> [WHAT YOU ARE ASKED TO DO]:
Please repeat each line from the one holding "left eye: (386, 197)" through the final line of the data, exactly as it stands, with no pictures.

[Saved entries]
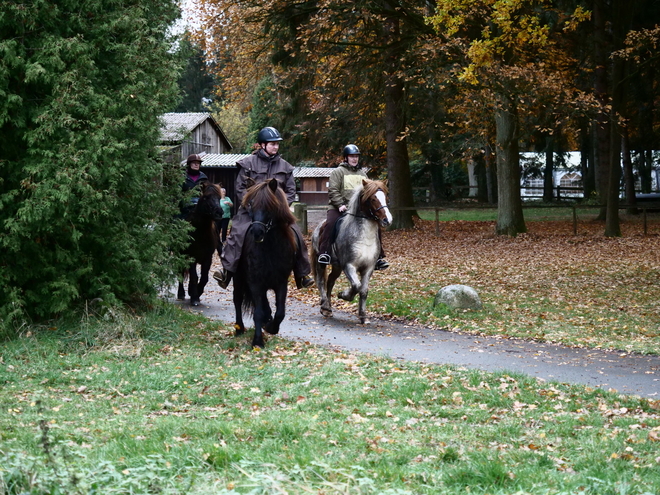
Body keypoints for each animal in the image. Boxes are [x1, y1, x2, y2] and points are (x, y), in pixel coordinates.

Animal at [231, 179, 296, 348]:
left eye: (270, 206)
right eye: (251, 205)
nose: (257, 232)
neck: (271, 249)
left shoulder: (281, 282)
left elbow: (280, 312)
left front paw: (272, 327)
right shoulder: (255, 282)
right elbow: (258, 312)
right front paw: (257, 341)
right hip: (238, 278)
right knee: (237, 299)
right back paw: (239, 328)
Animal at [310, 178, 392, 326]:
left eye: (386, 197)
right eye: (373, 199)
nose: (387, 220)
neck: (363, 237)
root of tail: (319, 226)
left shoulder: (368, 268)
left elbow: (363, 291)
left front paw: (363, 316)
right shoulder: (349, 266)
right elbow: (356, 285)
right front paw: (343, 295)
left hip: (336, 266)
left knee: (330, 281)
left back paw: (329, 309)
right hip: (321, 263)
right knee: (320, 282)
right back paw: (325, 306)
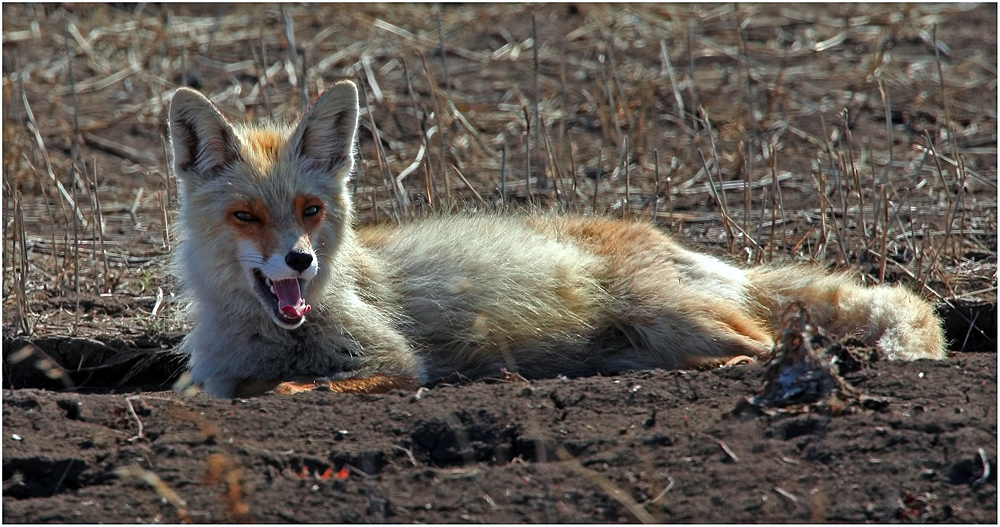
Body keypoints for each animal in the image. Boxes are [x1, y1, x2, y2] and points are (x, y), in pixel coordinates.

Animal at [168, 80, 948, 398]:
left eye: (309, 210)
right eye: (247, 216)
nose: (298, 260)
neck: (273, 337)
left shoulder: (396, 362)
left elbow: (295, 387)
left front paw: (277, 387)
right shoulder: (213, 370)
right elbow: (210, 388)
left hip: (672, 316)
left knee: (764, 343)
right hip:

> [OUTPUT BELOW]:
left eye: (386, 197)
right eye: (373, 199)
nose: (387, 220)
neck: (363, 237)
root of tail: (319, 226)
left shoulder: (368, 268)
left elbow: (363, 291)
left front paw: (363, 316)
right shoulder: (349, 266)
right elbow: (356, 285)
right front paw: (343, 295)
left hip: (336, 266)
left knee: (330, 281)
left back paw: (329, 309)
right hip: (321, 263)
right knee: (320, 282)
right back paw: (325, 306)
Body keypoints for each animal in the image. Boxes are [x1, y1, x2, y2] and points are (x, y), in pixel coordinates.

Animal at [168, 80, 948, 398]:
left eye: (309, 210)
right eye: (247, 216)
nose: (298, 260)
neck: (273, 337)
left shoulder: (396, 362)
left elbow: (295, 387)
left front paw: (277, 387)
right shoulder: (213, 370)
right elbow: (210, 388)
left hip: (672, 316)
left knee: (764, 343)
right hip:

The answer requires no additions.